Meanwhile other explorers had been busy. A German, Von Bremer, spent several thousand dollars in excavating and tunneling, but found no reward. The tales of treasure also fired the brain of a remarkable person named Gissler, who took up his solitary residence on Cocos Island more than twenty years ago where he has since reigned with the title and authority of governor of the same, by virtue of a commission duly signed, sealed, and delivered by the republic of Costa Rica. As a persistent and industrious treasure-hunter, this tropical hermit is unique.
He was visited in 1896 by Captain Shrapnel of H.M.S. Haughty who had heard the stories of Thompson and Benito Bonito along the coastwise ports. By way of giving his blue-jackets something to do, he landed a party three hundred strong on Cocos Island whose landscape they vainly blasted and otherwise disarranged for several days, but without success. The Admiralty lacked imagination and reprimanded Captain Shrapnel for his enterprising break in the dull routine of duty. It was decreed that no more naval vessels were to touch at Cocos Island on any pretext whatever.
This by no means discouraged Captain Shrapnel who waited until it was permissible for him to apply for leave of absence. In England he found gentlemen adventurers sufficient to finance an expedition which sailed in the Lytton in 1903. Of this party was Hervey de Montmorency, whose account of the venture includes the following information:
"On the ninth of August, at four o'clock in the morning, every treasure-seeker was on deck straining his eyes to penetrate the mist and darkness; then as the sun rose, the gray mass on the horizon turned to green, and Cocos Island, with its lofty wooded peak, its abrupt, cliff-like shores, its innumerable cascades of sparkling water, was displayed to eager and admiring eyes.
"The anchor was dropped in the little bay, and at the splash, flocks of birds rose screaming and circling overhead.
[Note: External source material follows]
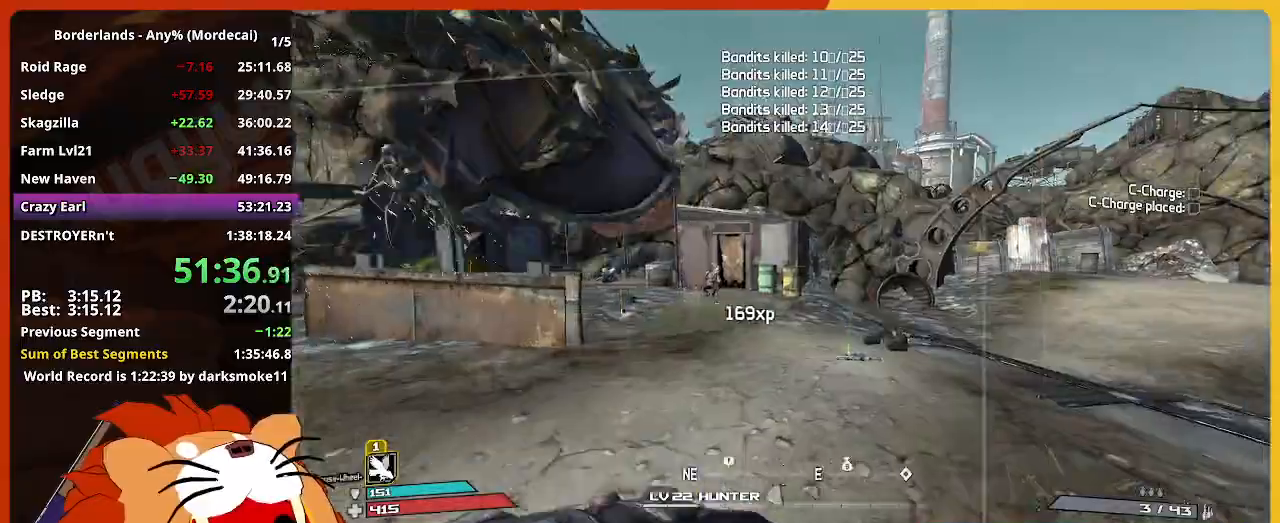
{"keys": ["w"], "mouse": [], "events": [[67, "d", "up"]]}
The sandy beach on which the seekers landed is strewn with boulders, on each of which is carved the name and business of some vessel which has called at Cocos. Some of the dates carry one back to Nelson's time; and all sorts of ships seem to have visited the lonely little island, while many a boulder testified to blighted hopes and fruitless errands after treasure.
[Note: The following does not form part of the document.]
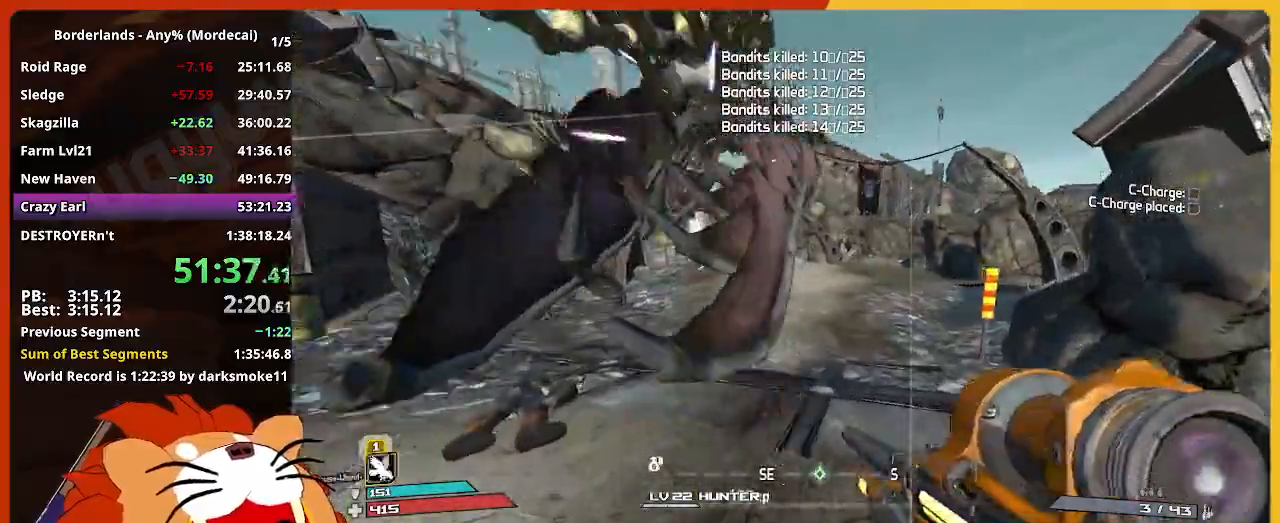
{"keys": ["w"], "mouse": [], "events": []}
"Captain Shrapnel's party set to work with the highest expectation. No previous expedition had been so well furnished with clues. Once on the right track, it seemed impossible that they should fail. They searched for ten days, encouraged now by the finding of the broken arm of a battered cross brought from some Peruvian church, again by a glimpse into what promised falsely to be a treasure cave; but all blasting, digging, and damming of streams proved useless. Captain Shrapnel at last called a council of war, and declared his opinion that the search was hopeless; landslips, previous excavations, and the torrential rains of this tropical region had so entirely altered the face of the island that clues and directions were of little avail, nor did their agreement with the owners of the Lytton permit of a longer stay on Cocos.
"We did not leave the island, however, without paying a visit to its governor, Gissler, whose little settlement is on Wafer Bay. Rounding the headland from Chatham Bay, we came into the quiet little nook where he has made his home, and he at once waded out in the surf to greet the visitors,—a tall, bronzed man, with a long, gray heard reaching below his waist, and deep-set eyes which gazed with obvious suspicion. Gissler had learned to distrust the coming of strangers, who have paid small regard to his rights, pillaging his crops, killing his livestock, and even making free with his home.
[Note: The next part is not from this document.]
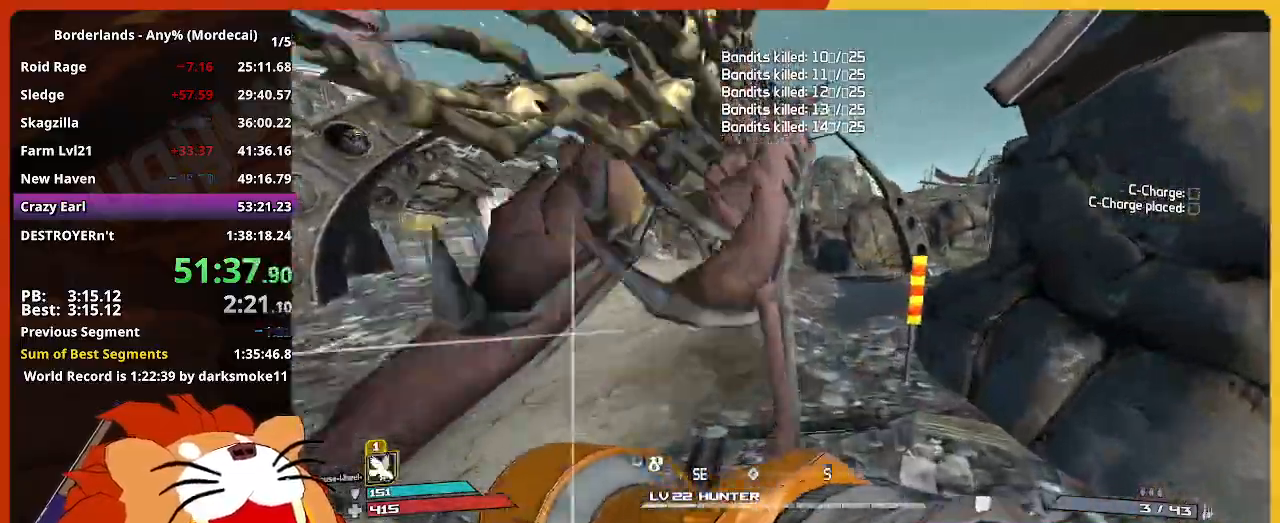
{"keys": ["w"], "mouse": [], "events": []}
"Reassured by Captain Shrapnel's party that he had nothing to fear from them, he invited them to his house and clearing, and told them of his long and lonely hunt for the pirate's treasure. When he first went to live on Cocos, he found many traces of the freebooters. There were traces of their old camps, with thirty-two stone steps leading to a cave, old fire-places, rusty pots and arms, and empty bottles to mark the scene of their carousing. He had found only one gold coin, a doubloon of the time of Charles III of Spain, bearing the date of 1788."
In 1901, a company was formed in Vancouver, with a capital of $10,000, to fit out an expedition for Cocos Island. Gissler got wind of this project and formally addressed the government of Costa Rica in these written words:
"Allow me to inform you that no company with any such intent would have the right to land on Cocos Island, as I hold a concession from the authorities of Costa Rica in regard to the said treasure, in which concession the Costa Rica government has an interest. Certainly anything that might be undertaken by such a company from Vancouver would amount to naught without my consent."